Forget digging for a four-leaf clover. Why not celebrate St. Patrick's Day by taking a bite out of an Irish apple, Alaska's number one agricultural product?

Potatoes, which taste a bit sweeter when grown in the Last Frontier, have been bulging in Alaska soils for more than 200 years, said Carol Lewis, department head of the Resources Management Program at the University of Alaska Fairbanks.

Their lineage probably has roots in potatoes planted by Russian explorer Grigorii Shelikhov, who planted a crop on Kodiak Island in 1784 while setting up the first permanent white settlement in Russian America.

Potatoes were first cultivated centuries earlier in the mountains of Peru, according to the book Seeds of Change by Herman Viola of the Smithsonian Institution. After Spain conquered Peru in 1536, potatoes were transplanted throughout Europe. Spanish fishermen introduced the potato to Ireland in about 1650.

The Irish discovered that a whole family could survive on just an acre of nutrient-rich potatoes. Many lived on potatoes, fresh milk, and not much more. The average adult ate about 12 pounds of potatoes every day until 1845, when the "late blight" fungus began infesting potato fields throughout Ireland.

The fungus weakened the plant, allowing other organisms to attack the potatoes and turn them into an inedible, smelly goo. Over a few years, the entire potato crop failed on the island country. More than one million Irish died in the potato famine, and one million more escaped starvation by moving away to the U.S., Canada, and other countries.

Although late blight still exists, the fungus has never been a major problem in the potato fields of Alaska, which is relatively free from viruses that plague potatoes elsewhere.

"This is as good a place as I've come across (to grow potatoes)," said Bill Campbell, a scientist who studies potatoes at the Plant Materials Center in Palmer. "We really are at the prime growing regime for the plant to do well.

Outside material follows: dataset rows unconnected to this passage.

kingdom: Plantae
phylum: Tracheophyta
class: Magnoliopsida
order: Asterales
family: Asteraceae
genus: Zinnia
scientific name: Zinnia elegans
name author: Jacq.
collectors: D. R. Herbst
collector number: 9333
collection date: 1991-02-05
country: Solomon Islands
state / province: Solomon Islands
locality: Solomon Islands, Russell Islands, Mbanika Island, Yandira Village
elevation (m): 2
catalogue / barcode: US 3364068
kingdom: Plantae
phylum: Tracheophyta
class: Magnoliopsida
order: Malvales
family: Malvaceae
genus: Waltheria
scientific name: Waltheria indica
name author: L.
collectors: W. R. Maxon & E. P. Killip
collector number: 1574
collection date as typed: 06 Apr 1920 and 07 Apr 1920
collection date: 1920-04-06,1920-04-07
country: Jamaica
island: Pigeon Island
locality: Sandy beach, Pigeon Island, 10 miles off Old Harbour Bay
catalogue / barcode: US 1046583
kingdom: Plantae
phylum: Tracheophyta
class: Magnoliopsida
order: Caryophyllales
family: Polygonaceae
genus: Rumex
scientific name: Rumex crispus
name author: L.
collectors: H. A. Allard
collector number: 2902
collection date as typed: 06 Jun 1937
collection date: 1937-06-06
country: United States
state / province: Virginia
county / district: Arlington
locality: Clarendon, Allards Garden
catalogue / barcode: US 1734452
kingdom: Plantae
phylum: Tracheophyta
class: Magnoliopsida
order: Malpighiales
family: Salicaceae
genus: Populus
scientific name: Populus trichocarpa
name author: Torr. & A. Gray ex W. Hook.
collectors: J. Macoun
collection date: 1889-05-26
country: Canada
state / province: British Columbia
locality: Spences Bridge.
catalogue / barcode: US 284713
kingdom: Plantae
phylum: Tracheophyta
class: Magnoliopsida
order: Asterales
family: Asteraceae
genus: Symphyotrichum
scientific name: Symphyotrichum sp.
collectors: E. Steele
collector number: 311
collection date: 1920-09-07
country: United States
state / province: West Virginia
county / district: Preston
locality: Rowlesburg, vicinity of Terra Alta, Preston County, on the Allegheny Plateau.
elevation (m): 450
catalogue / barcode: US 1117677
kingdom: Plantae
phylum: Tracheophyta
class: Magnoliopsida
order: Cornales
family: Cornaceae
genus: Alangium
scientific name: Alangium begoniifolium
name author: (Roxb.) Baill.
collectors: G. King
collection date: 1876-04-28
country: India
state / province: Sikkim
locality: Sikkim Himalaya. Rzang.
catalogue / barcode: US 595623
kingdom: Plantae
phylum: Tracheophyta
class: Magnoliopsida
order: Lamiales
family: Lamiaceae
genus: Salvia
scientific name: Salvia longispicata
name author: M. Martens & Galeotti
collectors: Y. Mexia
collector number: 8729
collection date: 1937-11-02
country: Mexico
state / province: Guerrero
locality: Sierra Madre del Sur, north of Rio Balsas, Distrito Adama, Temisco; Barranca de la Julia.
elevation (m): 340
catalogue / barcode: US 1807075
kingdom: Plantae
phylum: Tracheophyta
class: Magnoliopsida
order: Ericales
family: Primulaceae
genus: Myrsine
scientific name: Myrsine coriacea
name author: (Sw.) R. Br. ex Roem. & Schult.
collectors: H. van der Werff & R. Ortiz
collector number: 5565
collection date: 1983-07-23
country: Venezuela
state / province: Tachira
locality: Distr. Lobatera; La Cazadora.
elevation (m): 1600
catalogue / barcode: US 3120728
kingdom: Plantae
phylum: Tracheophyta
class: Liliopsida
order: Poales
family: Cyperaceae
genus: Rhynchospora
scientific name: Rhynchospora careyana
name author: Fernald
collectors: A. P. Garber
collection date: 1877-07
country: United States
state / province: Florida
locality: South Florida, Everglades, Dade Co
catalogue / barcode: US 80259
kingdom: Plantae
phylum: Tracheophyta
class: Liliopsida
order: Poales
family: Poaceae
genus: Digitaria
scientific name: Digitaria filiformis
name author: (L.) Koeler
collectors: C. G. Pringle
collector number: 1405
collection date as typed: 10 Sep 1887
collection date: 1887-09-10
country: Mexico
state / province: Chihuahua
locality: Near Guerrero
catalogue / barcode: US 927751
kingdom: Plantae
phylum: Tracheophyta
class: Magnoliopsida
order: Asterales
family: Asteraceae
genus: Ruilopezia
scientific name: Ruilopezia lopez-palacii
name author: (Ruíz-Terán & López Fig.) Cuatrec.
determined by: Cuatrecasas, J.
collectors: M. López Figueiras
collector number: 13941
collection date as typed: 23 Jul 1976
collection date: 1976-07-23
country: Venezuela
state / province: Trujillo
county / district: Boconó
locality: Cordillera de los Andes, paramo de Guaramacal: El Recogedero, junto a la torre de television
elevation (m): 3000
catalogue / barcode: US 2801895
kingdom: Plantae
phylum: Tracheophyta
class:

Cool soil temperatures make Alaska an ideal place to raise potatoes, which stop growing when the soil nears 80 degrees F. Here, farmers experiment with a variety of potatoes, with "Bake King" and "Yukon Gold" among the most popular.

The combined area of commercial Alaska potato farms was 780 acres in 1994. Because these farms are spread out in clumps from Southeast to the Interior, diseases aren't easily passed from farm to farm. Also, Alaska farmers are quick to uproot and destroy infected potato plants, Campbell said.

Alaska's potatoes are a bit sweeter than those grown in the Lower 48 because cool soils and a short growing season don't allow them to completely convert sugars to starch. The leaves of a potato plant convert sunlight to sugars, which are pumped down to the underground part of the stem, called a "tuber." The tuber, the part recognized as a potato, is actually a food storage unit for the plant.

Farmers can adjust the sweetness of potatoes by storing them at different temperatures, according to Campbell, who has experimented with potatoes in Alaska since 1984. Stored above 45 degrees, sugars convert to starch; below that, starch is converted back to sugar.

"You can mess with them a lot," Campbell said. "A potato is a little living ball of carbohydrates."

Sweet Alaska potatoes often show their true colors when cut up as french fries or potato chips. When hot oil reacts with the sugar, they'll darken, or "caramelize." They won't turn green on March 17, but they'll taste a lot better than a snow-covered four-leaf clover.